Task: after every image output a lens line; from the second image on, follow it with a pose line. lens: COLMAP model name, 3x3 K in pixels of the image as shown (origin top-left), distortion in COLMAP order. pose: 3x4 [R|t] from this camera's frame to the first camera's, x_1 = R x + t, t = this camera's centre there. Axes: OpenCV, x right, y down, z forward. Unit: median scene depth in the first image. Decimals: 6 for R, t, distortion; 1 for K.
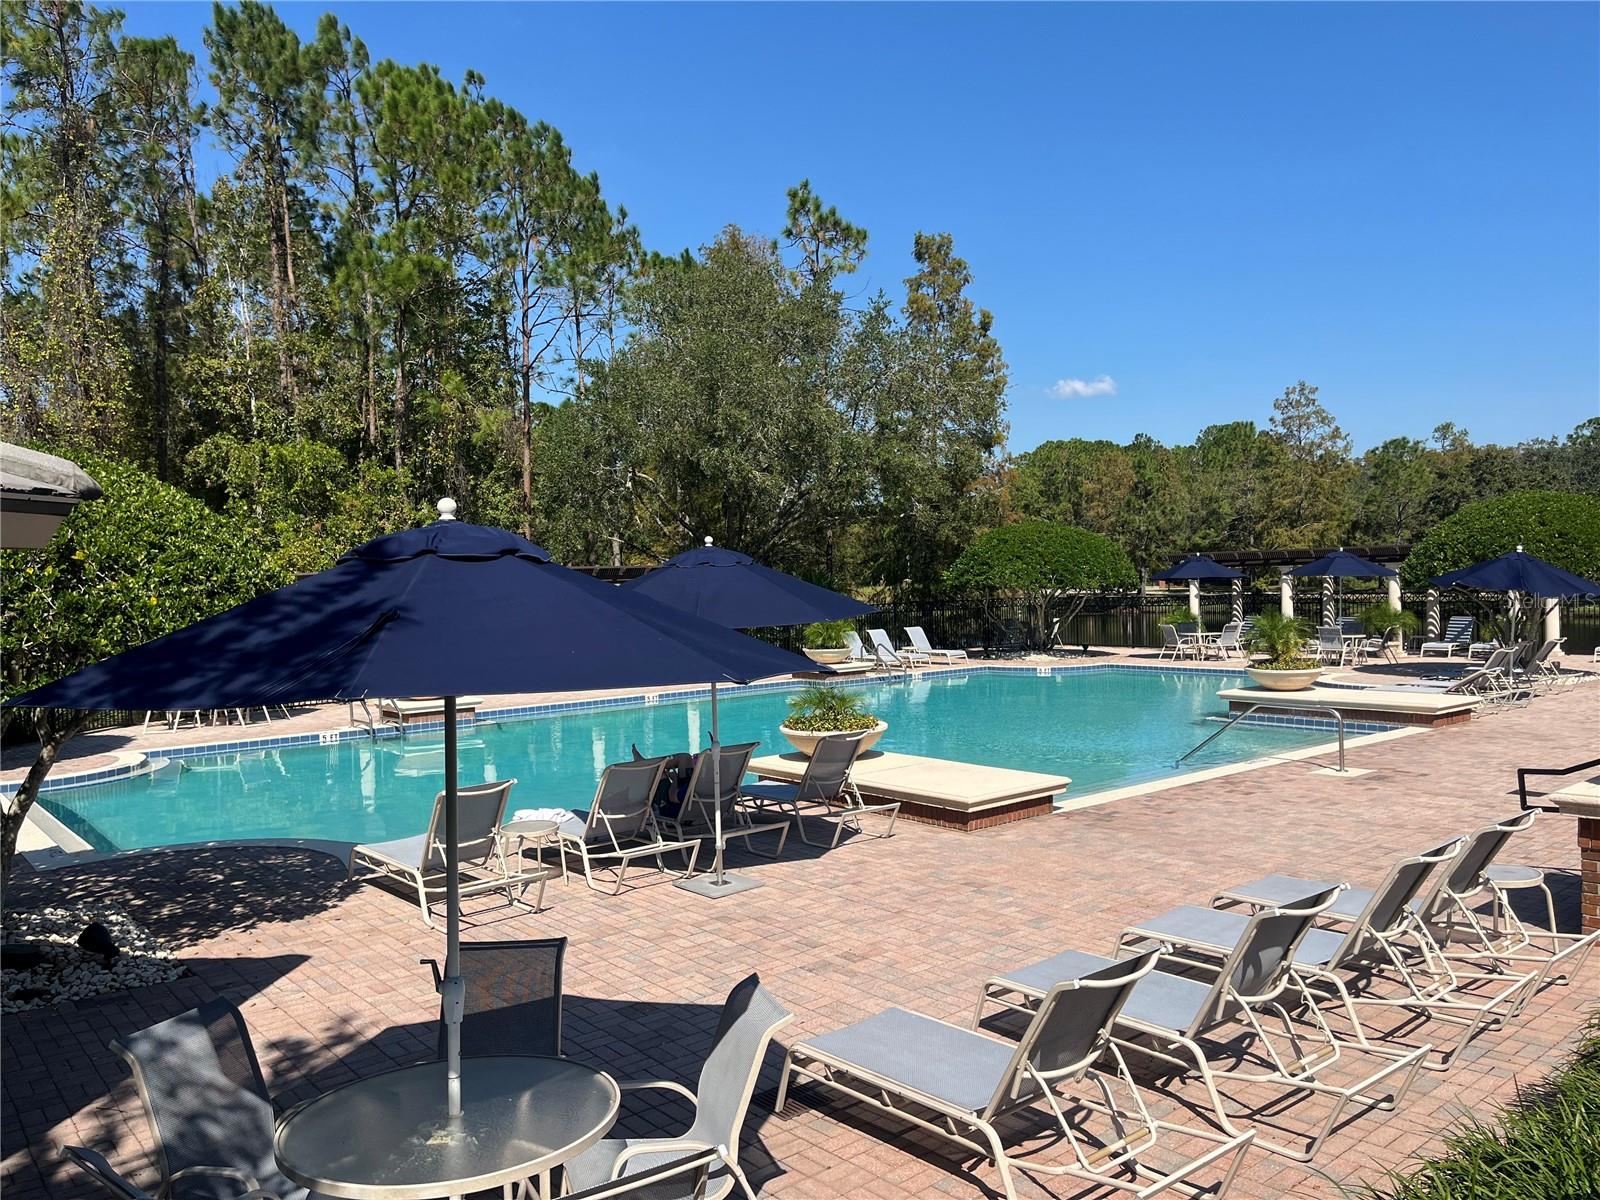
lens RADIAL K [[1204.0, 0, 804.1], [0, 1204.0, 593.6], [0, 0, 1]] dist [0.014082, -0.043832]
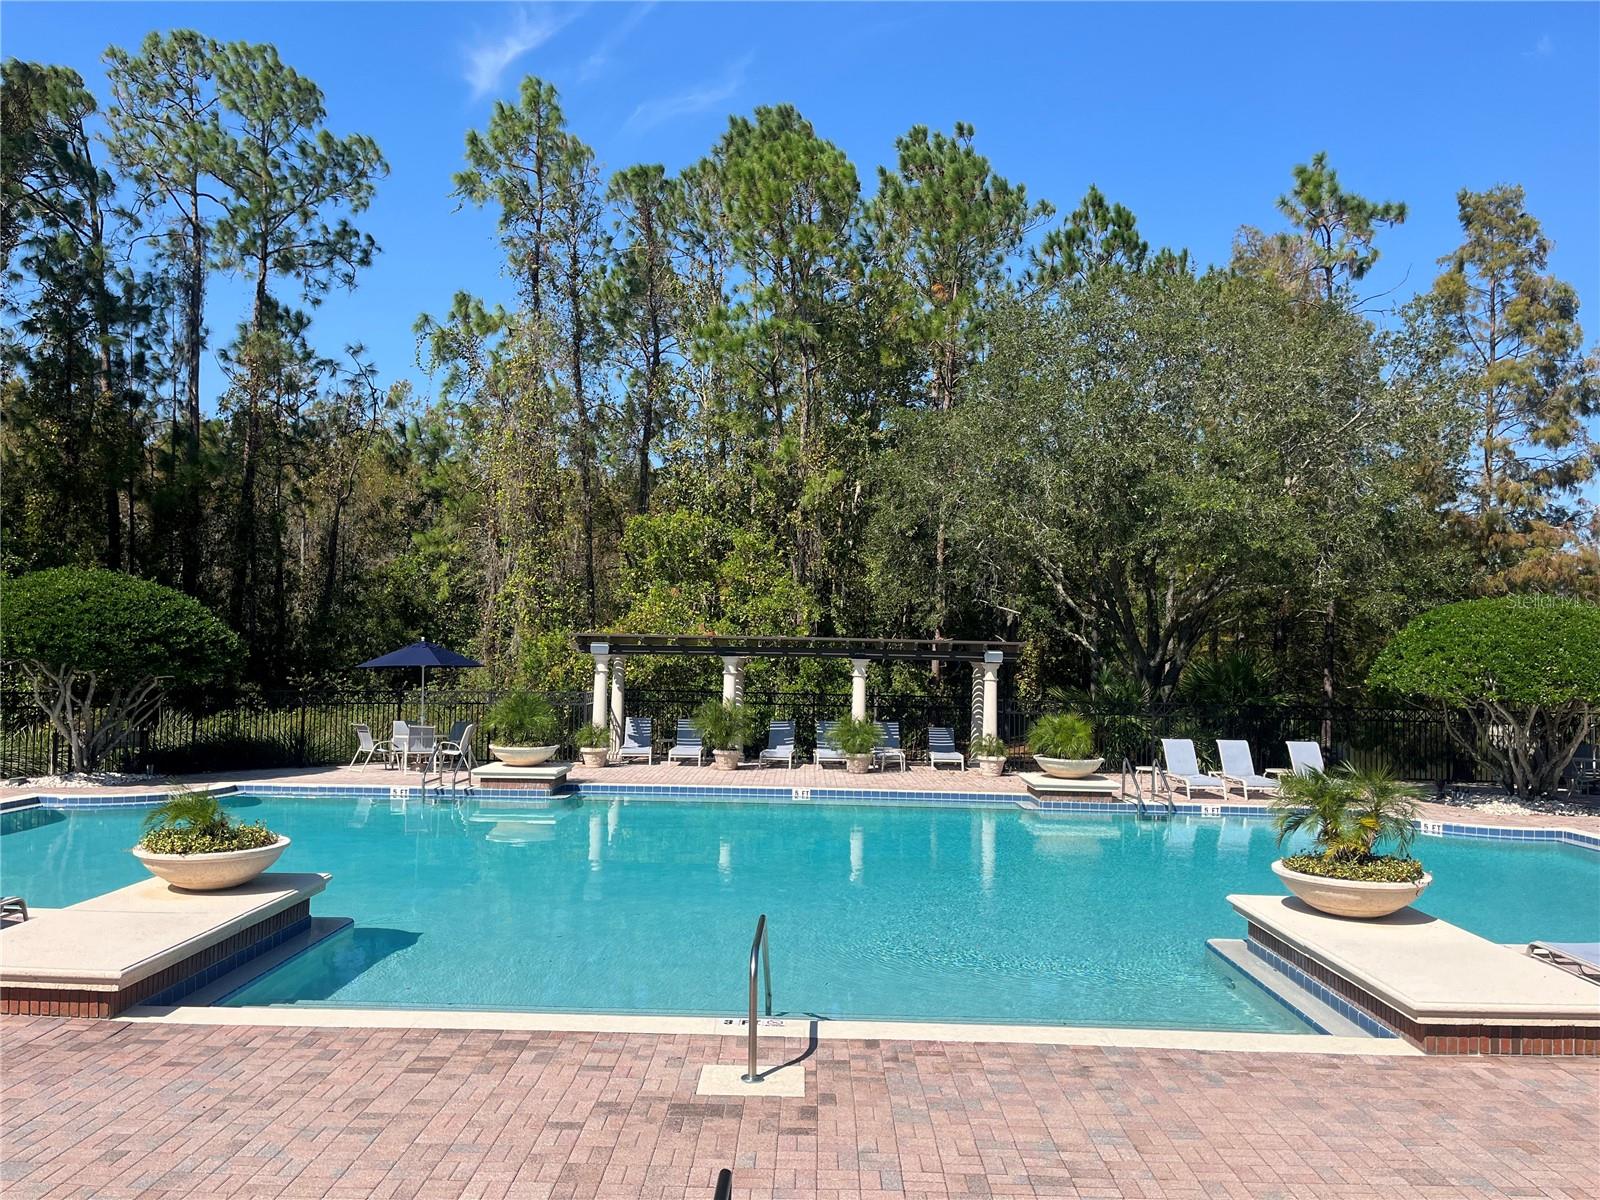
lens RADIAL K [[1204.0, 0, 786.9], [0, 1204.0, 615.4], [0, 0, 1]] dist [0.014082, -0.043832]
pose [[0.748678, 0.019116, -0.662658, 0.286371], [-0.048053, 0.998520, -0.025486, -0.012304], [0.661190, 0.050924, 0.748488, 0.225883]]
# # #
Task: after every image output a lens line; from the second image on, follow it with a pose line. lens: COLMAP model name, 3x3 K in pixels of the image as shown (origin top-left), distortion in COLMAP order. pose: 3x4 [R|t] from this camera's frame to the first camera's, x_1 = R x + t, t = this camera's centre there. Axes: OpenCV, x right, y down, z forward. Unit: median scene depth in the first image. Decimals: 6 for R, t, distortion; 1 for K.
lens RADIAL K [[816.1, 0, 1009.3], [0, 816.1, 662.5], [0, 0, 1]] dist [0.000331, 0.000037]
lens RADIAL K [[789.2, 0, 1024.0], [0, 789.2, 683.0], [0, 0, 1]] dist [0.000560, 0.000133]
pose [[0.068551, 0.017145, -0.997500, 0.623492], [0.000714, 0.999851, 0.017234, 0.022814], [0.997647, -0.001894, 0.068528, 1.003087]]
# # #
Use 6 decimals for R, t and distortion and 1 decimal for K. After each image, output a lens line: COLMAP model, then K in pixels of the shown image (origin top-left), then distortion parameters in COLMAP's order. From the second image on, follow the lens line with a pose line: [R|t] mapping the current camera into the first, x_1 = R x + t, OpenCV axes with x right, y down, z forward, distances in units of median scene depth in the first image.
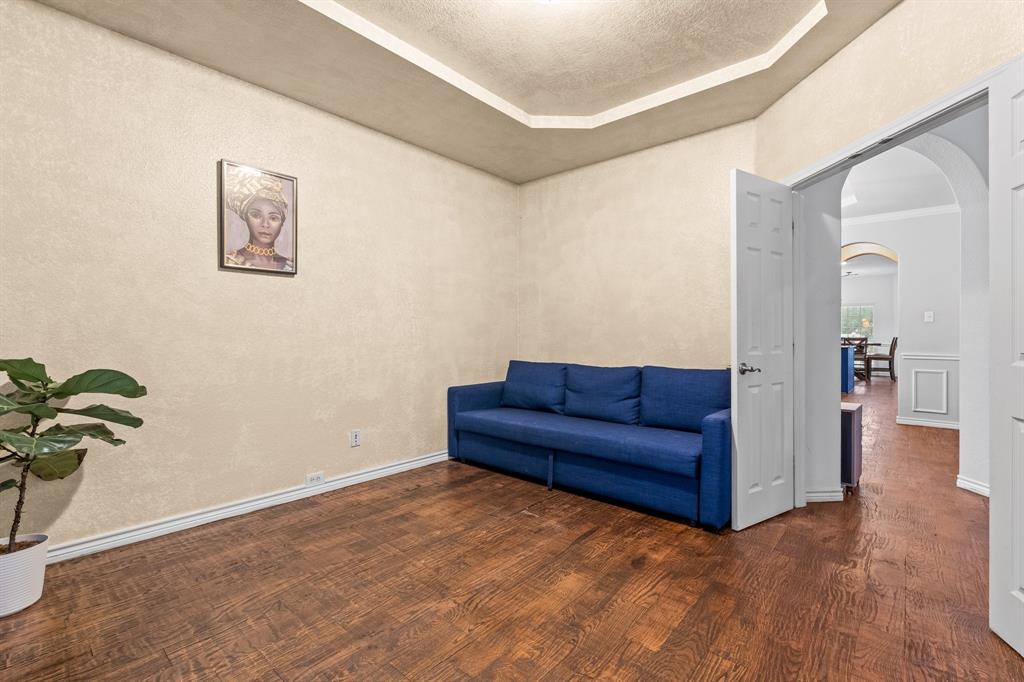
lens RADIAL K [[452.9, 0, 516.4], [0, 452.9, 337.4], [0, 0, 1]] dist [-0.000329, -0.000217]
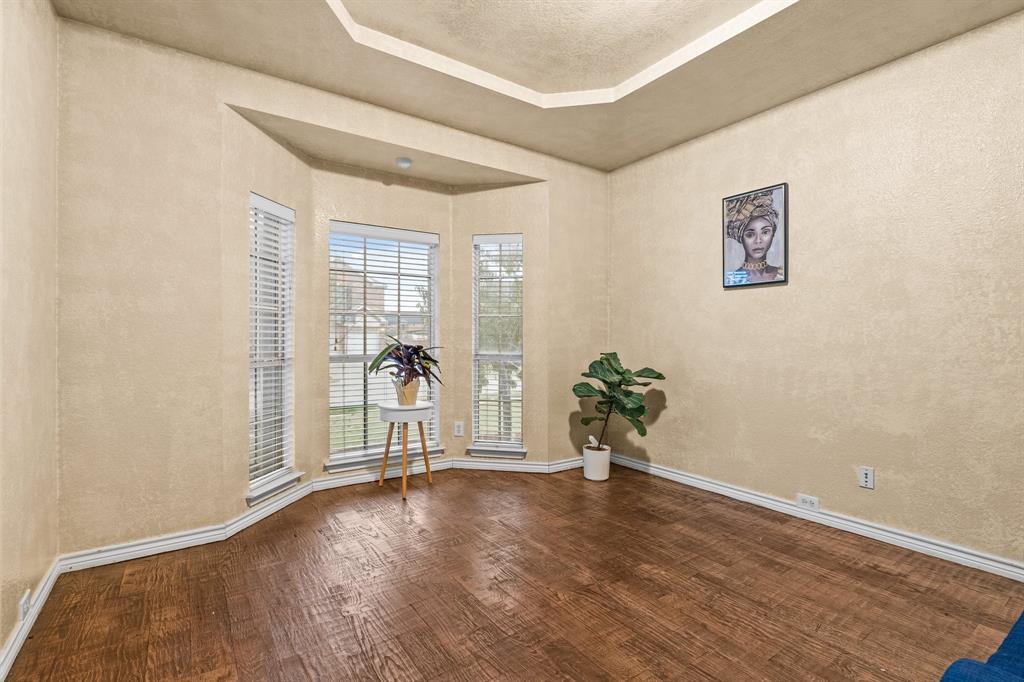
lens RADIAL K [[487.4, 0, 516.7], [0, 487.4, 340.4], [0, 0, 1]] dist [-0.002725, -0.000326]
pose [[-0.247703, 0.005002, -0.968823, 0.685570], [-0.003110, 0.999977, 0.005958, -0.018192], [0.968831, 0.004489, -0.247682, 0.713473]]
# # #
TASK PROMPT — In the rows from the line containing "Use 6 decimals" through the line containing "dist [-0.002725, -0.000326]", change "lens line" to "camera line" and keep everything else the same. Give back only that stretch, and leave out the pictures.

SOLUTION FOR THIS TASK —
Use 6 decimals for R, t and distortion and 1 decimal for K. After each image, output a camera line: COLMAP model, then K in pixels of the shown image (origin top-left), then distortion parameters in COLMAP's order. From the second image on, follow the camera line with a pose line: [R|t] mapping the current camera into the first, x_1 = R x + t, OpenCV axes with x right, y down, z forward, distances in units of median scene depth in the first image.
lens RADIAL K [[452.9, 0, 516.4], [0, 452.9, 337.4], [0, 0, 1]] dist [-0.000329, -0.000217]
lens RADIAL K [[487.4, 0, 516.7], [0, 487.4, 340.4], [0, 0, 1]] dist [-0.002725, -0.000326]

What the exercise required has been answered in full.